Show the initial behavior when the learning rate is 1,000,000.
rng default % For fair comparison YL1000k = tsne(X,Perplexity=300,LearnRate=1e6,... NumPrint=1,Verbose=1,Options=opts);
|==============================================| | ITER | KL DIVERGENCE | NORM GRAD USING | | | FUN VALUE USING | EXAGGERATED DIST| | | EXAGGERATED DIST| OF X | | | OF X | | |==============================================| | 1 | 2.258150e+01 | 4.412730e-07 | | 2 | 2.259045e+01 | 4.857725e-04 | | 3 | 2.945552e+01 | 3.210405e-05 | | 4 | 2.976546e+01 | 4.337510e-05 | | 5 | 2.976928e+01 | 4.626810e-05 | | 6 | 2.969205e+01 | 3.907617e-05 | | 7 | 2.963695e+01 | 4.943976e-05 | | 8 | 2.960336e+01 | 4.572338e-05 | | 9 | 2.956194e+01 | 6.208571e-05 | | 10 | 2.952132e+01 | 5.253798e-05 |
Again, the Kullback-Leibler divergence increases during the first few iterations, and the norm of the gradient increases as well.

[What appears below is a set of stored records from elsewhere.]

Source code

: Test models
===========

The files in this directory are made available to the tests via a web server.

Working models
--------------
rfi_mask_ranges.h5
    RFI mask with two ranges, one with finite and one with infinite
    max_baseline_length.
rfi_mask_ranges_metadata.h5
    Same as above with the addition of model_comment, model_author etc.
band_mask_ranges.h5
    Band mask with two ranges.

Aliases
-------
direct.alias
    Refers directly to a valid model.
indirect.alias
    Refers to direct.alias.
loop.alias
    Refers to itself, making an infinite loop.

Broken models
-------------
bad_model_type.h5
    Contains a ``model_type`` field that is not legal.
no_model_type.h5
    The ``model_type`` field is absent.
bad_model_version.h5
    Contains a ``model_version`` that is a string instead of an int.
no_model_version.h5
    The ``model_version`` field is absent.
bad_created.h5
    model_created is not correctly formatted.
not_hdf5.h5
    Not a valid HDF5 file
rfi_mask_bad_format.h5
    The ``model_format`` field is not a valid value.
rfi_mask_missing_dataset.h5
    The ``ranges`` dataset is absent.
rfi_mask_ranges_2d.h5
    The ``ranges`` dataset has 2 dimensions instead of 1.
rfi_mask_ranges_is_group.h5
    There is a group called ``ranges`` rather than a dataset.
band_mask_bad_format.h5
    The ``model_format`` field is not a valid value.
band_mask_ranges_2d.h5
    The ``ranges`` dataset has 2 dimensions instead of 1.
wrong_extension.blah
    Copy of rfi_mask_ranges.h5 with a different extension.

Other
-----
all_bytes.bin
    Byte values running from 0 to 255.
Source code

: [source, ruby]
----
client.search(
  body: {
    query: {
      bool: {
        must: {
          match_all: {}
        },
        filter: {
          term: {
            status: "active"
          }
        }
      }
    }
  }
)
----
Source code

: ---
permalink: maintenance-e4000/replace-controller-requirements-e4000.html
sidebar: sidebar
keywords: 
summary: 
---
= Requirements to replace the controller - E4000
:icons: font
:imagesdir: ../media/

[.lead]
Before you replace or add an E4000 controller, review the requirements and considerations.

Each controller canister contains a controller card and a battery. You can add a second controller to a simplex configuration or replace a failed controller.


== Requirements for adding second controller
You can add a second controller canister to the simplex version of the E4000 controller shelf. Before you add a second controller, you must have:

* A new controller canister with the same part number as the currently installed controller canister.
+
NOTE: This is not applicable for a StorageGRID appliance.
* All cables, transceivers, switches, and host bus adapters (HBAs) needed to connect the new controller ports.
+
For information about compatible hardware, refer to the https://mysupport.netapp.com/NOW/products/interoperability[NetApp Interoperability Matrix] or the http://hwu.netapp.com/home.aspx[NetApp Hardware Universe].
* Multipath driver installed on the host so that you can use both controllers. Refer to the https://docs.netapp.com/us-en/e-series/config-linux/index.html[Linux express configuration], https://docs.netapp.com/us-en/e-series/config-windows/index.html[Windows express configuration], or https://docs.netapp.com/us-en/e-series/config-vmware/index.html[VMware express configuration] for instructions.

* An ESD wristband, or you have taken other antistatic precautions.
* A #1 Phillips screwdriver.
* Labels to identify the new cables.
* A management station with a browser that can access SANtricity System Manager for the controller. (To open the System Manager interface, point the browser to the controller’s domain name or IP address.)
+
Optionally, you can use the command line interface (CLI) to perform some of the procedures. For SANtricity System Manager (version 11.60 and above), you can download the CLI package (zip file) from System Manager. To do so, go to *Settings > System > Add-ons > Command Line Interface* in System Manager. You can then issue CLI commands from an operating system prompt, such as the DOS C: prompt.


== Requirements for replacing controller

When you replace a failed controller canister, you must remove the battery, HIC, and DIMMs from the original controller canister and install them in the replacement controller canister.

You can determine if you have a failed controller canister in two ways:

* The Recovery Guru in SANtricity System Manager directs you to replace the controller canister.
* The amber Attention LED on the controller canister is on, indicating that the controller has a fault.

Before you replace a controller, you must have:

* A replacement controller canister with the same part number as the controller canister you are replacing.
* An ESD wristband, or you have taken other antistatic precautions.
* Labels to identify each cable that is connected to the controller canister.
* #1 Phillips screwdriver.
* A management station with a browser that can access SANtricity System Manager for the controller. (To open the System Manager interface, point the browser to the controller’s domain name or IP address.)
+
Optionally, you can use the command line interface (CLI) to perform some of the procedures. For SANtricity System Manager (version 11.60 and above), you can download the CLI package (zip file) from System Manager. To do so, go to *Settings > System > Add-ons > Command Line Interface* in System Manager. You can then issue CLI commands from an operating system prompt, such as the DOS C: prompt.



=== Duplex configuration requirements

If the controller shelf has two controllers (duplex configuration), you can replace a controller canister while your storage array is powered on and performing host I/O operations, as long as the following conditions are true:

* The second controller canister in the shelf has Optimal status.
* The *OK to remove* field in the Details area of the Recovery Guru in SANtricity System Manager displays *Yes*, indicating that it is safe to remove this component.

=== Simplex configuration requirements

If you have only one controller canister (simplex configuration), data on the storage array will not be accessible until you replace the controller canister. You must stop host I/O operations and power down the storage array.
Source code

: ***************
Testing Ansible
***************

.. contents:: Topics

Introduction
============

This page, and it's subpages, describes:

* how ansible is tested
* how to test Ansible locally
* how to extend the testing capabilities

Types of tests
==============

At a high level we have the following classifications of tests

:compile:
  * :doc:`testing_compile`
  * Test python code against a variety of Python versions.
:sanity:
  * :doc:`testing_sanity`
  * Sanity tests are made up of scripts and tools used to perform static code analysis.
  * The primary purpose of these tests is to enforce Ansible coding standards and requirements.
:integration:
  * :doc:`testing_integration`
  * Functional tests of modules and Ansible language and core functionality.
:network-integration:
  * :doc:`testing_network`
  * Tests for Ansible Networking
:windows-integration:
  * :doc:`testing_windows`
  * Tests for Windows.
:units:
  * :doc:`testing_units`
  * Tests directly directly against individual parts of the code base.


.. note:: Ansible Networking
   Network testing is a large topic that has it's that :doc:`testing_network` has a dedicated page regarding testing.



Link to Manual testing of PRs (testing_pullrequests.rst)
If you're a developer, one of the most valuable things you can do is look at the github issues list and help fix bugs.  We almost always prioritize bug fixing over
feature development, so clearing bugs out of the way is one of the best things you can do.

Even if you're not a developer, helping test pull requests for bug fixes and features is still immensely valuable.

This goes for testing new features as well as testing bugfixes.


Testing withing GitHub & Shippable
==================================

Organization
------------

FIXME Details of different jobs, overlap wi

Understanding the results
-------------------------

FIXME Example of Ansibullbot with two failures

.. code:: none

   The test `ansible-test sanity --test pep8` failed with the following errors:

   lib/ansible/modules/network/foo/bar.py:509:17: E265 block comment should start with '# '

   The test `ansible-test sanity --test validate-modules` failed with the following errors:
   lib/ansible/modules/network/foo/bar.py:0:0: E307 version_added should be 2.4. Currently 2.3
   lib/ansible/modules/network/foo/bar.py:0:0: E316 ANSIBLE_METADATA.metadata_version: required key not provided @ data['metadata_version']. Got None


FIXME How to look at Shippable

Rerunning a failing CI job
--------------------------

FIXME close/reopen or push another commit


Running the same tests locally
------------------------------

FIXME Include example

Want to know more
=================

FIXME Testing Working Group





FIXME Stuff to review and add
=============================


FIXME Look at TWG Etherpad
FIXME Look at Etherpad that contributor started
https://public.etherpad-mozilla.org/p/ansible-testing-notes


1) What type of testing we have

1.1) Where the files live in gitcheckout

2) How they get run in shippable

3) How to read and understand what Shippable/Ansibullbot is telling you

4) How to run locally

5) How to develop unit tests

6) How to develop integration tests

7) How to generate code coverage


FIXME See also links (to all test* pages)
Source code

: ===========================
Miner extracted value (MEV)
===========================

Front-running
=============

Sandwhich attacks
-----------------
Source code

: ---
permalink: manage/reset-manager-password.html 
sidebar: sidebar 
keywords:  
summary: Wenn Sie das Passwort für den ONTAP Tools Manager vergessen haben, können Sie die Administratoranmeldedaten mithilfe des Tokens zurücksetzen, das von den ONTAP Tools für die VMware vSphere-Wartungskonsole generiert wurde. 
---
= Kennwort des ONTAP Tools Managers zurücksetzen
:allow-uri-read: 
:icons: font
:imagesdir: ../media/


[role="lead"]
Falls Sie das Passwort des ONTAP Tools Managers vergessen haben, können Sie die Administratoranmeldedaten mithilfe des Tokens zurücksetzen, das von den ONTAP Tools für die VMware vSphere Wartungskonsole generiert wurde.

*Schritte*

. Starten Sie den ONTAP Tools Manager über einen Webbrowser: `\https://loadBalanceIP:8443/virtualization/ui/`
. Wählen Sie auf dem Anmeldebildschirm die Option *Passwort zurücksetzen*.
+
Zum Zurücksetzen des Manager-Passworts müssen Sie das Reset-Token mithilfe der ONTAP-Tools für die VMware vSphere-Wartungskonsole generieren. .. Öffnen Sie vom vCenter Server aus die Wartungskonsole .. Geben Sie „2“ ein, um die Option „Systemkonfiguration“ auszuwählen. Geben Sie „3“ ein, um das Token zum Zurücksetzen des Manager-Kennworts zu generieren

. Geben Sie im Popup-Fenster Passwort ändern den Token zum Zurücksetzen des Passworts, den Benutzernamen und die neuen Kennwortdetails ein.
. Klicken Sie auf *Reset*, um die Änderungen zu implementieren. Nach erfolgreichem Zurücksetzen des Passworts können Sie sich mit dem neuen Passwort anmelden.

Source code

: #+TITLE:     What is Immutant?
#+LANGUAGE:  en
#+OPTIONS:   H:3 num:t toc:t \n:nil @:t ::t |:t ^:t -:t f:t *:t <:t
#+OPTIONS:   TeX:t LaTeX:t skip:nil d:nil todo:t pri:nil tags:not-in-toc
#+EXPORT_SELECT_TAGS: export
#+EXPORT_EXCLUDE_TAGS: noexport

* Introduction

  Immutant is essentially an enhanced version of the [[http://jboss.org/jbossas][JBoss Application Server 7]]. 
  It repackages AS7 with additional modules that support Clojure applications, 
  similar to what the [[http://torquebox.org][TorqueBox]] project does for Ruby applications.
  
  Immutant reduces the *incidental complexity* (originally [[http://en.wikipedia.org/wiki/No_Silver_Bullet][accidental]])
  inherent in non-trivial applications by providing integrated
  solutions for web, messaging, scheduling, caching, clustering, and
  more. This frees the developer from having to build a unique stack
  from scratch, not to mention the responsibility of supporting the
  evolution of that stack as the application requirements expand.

To see the final result of the embedding, allow the algorithm to run to completion using the default stopping criteria.
rng default % For fair comparison YL1000k = tsne(X,Perplexity=300,LearnRate=1e6); figure gscatter(YL1000k(:,1),YL1000k(:,2),activity,clr) title('Learning Rate 1,000,000')
The learning rate is far too large, and gives no useful embedding.
Conclusion
tsne
with default settings does a good job of embedding the high-dimensional initial data into two-dimensional points that have well defined clusters. Increasing the perplexity gives a better-looking embedding with this data. The effects of algorithm settings are difficult to predict. Sometimes they can improve the clustering, but for typically the default settings seem good. While speed is not part of this investigation, settings can affect the speed of the algorithm. In particular, the default Barnes-Hut algorithm is notably faster on this data.